Your task → Anywhere the string "intestines" shows up in the listing below, copy the line it is in.

......

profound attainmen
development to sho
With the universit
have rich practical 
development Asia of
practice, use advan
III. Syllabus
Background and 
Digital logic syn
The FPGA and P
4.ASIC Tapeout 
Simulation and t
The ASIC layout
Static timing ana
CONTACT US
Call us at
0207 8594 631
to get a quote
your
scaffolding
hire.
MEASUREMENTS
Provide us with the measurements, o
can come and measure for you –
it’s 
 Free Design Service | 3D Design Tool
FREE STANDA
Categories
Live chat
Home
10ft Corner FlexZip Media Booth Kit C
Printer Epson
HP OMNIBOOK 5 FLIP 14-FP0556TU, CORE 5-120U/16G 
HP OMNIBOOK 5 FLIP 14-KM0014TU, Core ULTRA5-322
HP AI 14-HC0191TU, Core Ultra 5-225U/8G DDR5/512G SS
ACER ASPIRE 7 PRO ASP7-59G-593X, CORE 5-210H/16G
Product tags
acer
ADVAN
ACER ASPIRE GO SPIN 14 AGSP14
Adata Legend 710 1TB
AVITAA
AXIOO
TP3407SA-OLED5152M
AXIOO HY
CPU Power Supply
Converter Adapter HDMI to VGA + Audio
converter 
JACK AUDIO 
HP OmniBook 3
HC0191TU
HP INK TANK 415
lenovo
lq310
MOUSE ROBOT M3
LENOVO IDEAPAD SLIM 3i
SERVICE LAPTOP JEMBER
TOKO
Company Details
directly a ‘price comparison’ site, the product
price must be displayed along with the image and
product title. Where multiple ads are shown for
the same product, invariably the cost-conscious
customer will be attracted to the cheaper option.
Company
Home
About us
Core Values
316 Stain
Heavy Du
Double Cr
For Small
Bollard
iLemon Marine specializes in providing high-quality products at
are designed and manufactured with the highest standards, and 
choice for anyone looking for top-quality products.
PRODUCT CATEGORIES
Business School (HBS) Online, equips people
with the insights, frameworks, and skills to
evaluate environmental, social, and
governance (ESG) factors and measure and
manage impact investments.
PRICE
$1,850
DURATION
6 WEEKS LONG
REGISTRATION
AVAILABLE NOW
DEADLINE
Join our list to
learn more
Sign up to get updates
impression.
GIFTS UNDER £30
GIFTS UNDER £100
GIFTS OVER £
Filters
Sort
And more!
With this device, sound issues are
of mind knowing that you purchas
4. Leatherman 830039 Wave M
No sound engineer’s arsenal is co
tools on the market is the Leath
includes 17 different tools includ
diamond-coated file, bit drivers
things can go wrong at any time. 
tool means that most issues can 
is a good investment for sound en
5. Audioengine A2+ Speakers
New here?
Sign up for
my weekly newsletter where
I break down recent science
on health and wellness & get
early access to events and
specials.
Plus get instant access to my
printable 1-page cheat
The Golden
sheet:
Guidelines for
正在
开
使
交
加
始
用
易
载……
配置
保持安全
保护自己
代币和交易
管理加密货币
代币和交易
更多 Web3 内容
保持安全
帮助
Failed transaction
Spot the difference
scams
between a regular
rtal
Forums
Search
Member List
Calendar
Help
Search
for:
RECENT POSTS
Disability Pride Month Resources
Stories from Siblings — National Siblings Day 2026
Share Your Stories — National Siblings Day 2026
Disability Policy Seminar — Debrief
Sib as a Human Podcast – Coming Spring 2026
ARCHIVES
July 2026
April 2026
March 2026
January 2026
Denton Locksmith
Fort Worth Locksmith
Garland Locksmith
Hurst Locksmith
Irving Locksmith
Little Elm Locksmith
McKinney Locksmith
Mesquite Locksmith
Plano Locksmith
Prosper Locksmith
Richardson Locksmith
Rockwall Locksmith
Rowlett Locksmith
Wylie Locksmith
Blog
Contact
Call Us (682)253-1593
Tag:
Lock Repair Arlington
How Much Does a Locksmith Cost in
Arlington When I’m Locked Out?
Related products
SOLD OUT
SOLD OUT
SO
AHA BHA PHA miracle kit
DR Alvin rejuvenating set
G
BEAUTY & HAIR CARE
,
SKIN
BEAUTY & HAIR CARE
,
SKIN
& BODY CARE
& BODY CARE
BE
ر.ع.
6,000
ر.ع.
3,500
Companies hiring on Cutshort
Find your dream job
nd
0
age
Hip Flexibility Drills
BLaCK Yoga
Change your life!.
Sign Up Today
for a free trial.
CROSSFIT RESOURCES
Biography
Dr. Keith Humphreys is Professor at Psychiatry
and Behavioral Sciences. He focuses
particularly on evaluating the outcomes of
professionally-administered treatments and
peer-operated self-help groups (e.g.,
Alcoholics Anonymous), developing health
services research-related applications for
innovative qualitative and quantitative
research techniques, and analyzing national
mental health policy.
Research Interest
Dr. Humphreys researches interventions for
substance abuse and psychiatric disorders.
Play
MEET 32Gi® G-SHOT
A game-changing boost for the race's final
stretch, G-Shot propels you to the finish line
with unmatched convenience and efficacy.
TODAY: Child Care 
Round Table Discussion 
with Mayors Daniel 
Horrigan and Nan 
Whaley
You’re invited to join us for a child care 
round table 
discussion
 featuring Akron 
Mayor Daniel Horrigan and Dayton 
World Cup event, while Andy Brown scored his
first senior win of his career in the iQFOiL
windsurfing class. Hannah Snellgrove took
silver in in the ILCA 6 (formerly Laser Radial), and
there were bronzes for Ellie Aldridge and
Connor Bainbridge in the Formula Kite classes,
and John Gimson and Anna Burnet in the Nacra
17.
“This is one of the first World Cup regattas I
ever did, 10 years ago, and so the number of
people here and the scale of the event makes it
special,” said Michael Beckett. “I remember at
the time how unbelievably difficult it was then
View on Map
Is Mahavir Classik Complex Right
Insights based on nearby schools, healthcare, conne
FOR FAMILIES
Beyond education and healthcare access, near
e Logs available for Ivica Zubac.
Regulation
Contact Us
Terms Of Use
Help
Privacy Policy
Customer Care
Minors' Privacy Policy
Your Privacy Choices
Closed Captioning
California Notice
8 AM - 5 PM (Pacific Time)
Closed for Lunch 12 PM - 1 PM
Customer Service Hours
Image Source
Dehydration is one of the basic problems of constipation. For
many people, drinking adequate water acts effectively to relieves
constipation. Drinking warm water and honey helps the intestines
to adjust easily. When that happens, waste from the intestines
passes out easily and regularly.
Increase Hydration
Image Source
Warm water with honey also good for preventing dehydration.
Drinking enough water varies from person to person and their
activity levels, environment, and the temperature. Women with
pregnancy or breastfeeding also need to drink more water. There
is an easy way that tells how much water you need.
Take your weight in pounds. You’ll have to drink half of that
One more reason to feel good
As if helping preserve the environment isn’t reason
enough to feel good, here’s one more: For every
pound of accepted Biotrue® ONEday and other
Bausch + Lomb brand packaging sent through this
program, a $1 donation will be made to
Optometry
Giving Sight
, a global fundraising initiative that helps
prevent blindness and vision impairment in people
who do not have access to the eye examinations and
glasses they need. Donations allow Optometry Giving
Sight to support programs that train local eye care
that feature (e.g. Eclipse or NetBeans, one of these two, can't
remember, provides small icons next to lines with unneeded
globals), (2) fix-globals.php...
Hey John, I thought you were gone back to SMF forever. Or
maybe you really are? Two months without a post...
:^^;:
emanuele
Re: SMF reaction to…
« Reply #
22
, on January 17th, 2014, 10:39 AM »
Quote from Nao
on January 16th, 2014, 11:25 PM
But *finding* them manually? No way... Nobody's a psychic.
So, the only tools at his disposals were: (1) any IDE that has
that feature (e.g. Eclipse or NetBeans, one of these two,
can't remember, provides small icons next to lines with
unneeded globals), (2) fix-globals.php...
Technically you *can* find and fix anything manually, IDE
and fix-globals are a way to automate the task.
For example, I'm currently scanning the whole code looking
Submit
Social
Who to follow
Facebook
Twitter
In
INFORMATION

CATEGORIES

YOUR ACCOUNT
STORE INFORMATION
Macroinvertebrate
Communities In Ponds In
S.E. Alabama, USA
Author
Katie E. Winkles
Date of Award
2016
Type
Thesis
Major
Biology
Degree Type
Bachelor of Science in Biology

......

Response →
constipation. Drinking warm water and honey helps the intestines
to adjust easily. When that happens, waste from the intestines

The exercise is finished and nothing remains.